Last week I gave a short talk about common communication barriers. Although the list I normally present to students in the organizational behavior class I teach contains nine points, I thought it best to narrow my “list” to two when addressing a non-academic group. Interestingly, what really resonated with the audience was my discussion of mixed signals. Given this feedback, I thought the topic of mixed signals deserved a Monday posting. Possibly you’ve seen the negative ramifications of this communication barrier at your workplace. Below are some thoughts to help identify when mixed signals occur and how to put an end to them.
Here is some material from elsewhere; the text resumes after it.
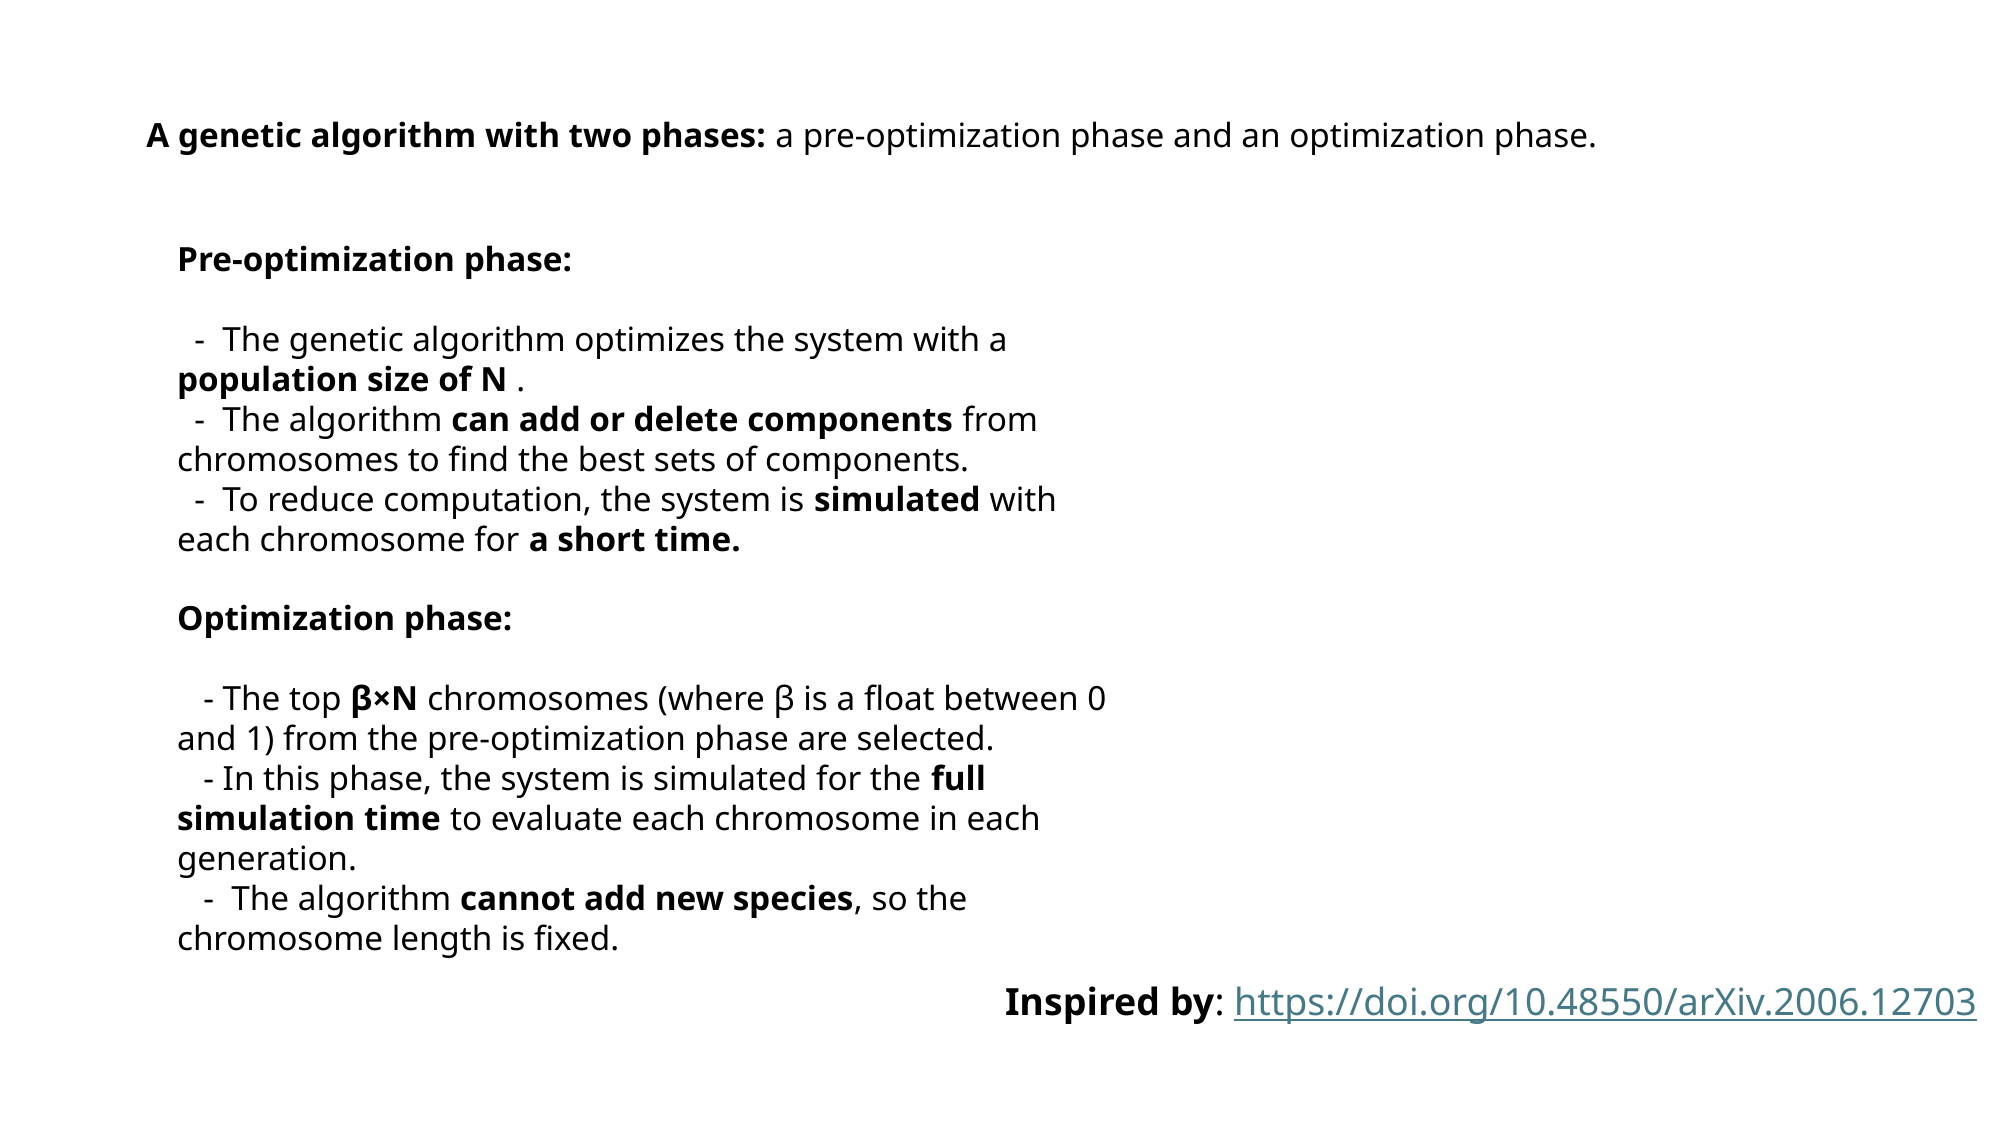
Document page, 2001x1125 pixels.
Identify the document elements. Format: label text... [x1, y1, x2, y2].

text_box A genetic algorithm with two phases: a pre-optimization phase and an optimization phase. [131, 107, 1620, 162]
text_box Inspired by: https://doi.org/10.48550/arXiv.2006.12703 [990, 970, 2000, 1037]
text_box Pre-optimization phase: - The genetic algorithm optimizes the system with a population size of N . - The algorithm can add or delete components from chromosomes to find the best sets of components. - To reduce computation, the system is simulated with each chromosome for a short time. Optimization phase: - The top β×N chromosomes (where β is a float between 0 and 1) from the pre-optimization phase are selected. - In this phase, the system is simulated for the full simulation time to evaluate each chromosome in each generation. - The algorithm cannot add new species, so the chromosome length is fixed. [162, 230, 1151, 965]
Mixed signals occur when a message is sent about a desired behavior, yet the sender of the message does not exhibit the behavior that is being encouraged. For example, a mixed signal would occur if a manager encourages workers at a grocery to greet customers enthusiastically and ask them, “Can I help you find anything?” but he is not known to greet customers himself and is reluctant to help customers find products. Of course, this type of mixed signal does not only occur with supervisory-level individuals. Our peers send mixed signals when they rant about the importance of punctuality for meetings, yet come to work 20-minutes late – every morning.
Mixed signals can also occur when verbal communication and non-verbal communication are in conflict. An example of this type of mixed signal occurs when a bland and unenthusiastic clerk, who refuses to make eye-contact, murmurs to you, “Can I help you?” The tone and demeanor of the clerk speak volumes and indicate that he or she is not interested in helping you – or anyone – but is merely counting the minutes until clock-out time.
What to Do?
Sometimes we shrug our shoulders at mixed signal offenders. Why? Because it’s hard to call someone out on these practices. It’s embarrassing (and possibly harmful to our long-term employment) to question our boss’s or peer’s conflicting actions and words. We don’t want to raise a big fuss . . . but it is these “small” annoyances that can lead to big decreases in job satisfaction. Here are three suggestions for positively addressing the mixed signals of others.
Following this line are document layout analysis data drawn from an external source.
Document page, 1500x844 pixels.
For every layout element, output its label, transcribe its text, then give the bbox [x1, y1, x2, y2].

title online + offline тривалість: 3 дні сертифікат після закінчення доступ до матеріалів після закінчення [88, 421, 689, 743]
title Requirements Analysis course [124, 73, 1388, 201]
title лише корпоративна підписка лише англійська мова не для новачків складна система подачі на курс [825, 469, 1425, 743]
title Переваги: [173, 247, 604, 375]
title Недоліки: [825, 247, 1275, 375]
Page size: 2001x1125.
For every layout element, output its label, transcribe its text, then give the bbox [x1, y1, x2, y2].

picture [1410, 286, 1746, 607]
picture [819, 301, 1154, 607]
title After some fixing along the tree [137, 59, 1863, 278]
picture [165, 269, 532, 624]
1. Politely ask your boss to “show you what he means.” If your boss has suggested an activity, such as greeting customers, but you’ve never seen him do this activity himself, ask for a demonstration. Make it fun. “Hey boss, Jane and I were wondering what the best greeting looks like. I think mine is the best, and Jane thinks her’s is better. We want to see your best-ever customer greeting.”
2. The same goes for peers. For the peer who makes a big deal about meeting punctuality but refuses to come to work on-time, encourage your work team to start a punctuality chart. List all of the “tardy” possibilities: start time, meetings, work-product deadlines, etc. For one week, record the tardiness of everyone on the team. If this activity is put into place in a good-spirited manner, the entire team could learn a bit about how punctuality – no matter the variety – impacts every member of the team’s performance.
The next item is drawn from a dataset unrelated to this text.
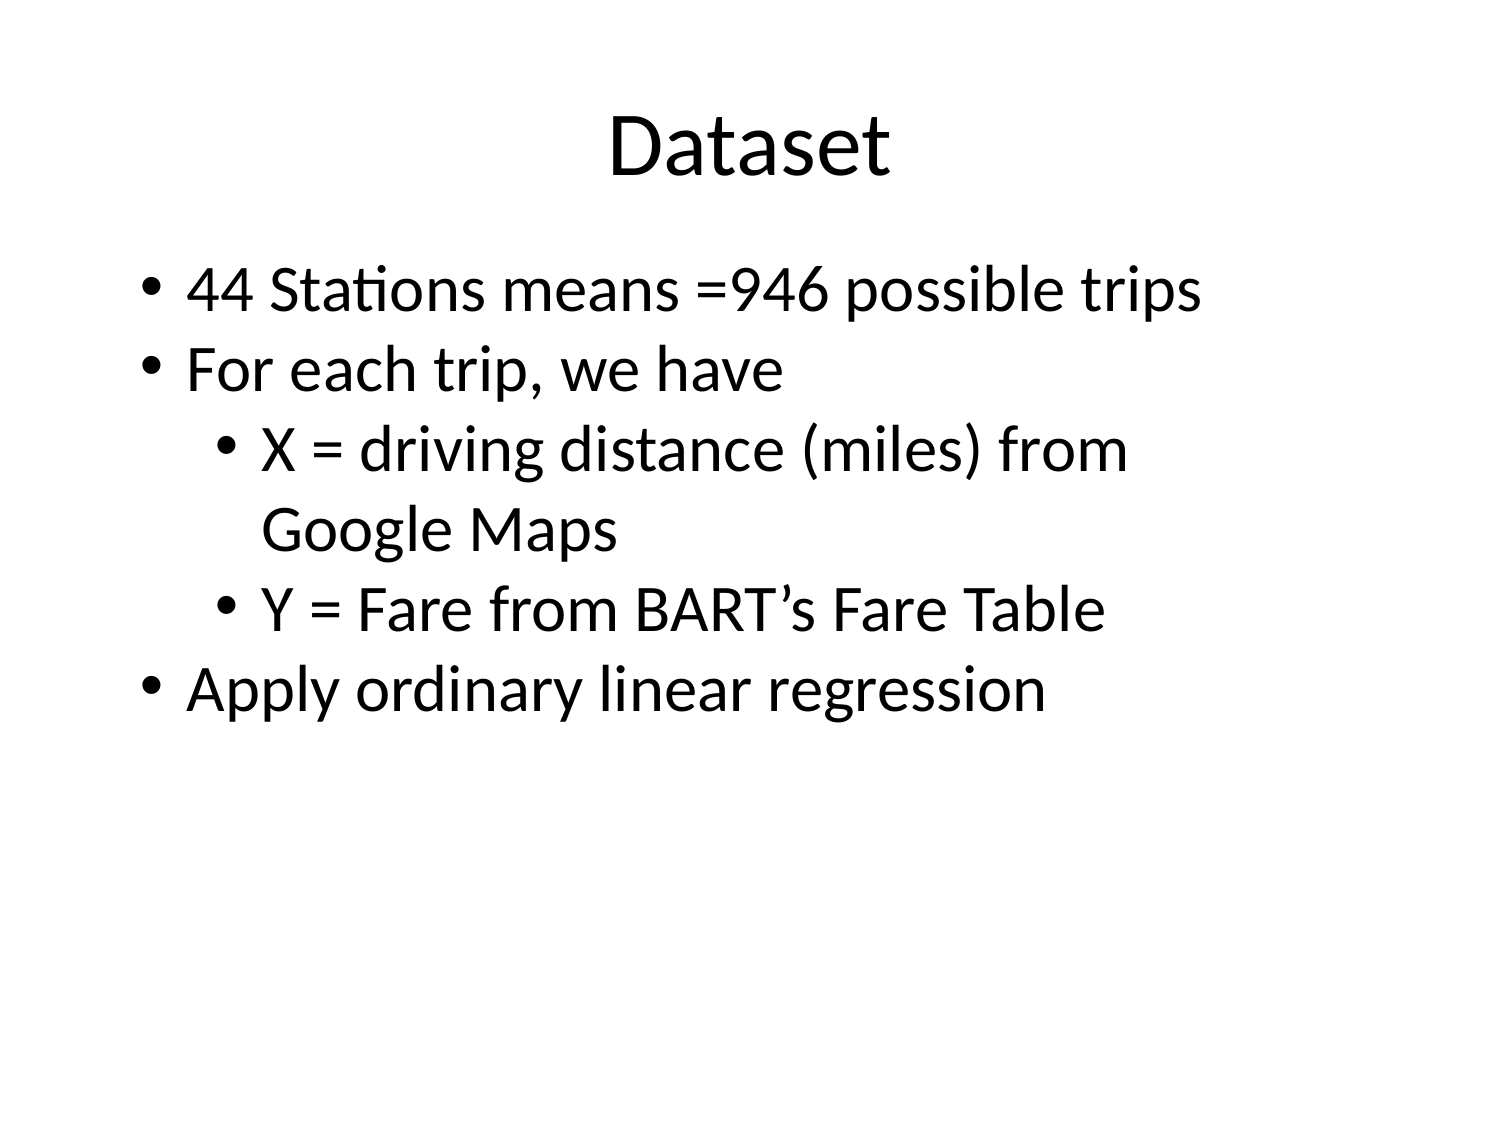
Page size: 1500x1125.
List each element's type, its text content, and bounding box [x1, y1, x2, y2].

3. Non-verbal communication can be very tricky to address but I have come to use a direct – but empathic – approach. To peers who seem unhappy or lacking emotion when they say, “glad to see you” or “thanks so much,” I’ve found it’s best to ask them if everything is ok. Frequently, this question is something of a wake-up call to the individual. Being asked if she is ok can start the wheels turning in the mind of the offending individual. “Oh, was I not sounding glad or grateful?” Another possible result is that you and your colleague are able to have a candid discussion about her troubles. At best, all is well with your colleague and she is just completely unaware of how her non-verbal communication is the real message that she is delivering – not her spoken words.
Mixed signals can be de-motivating – they are something of a silent killer. Best of luck stomping them out!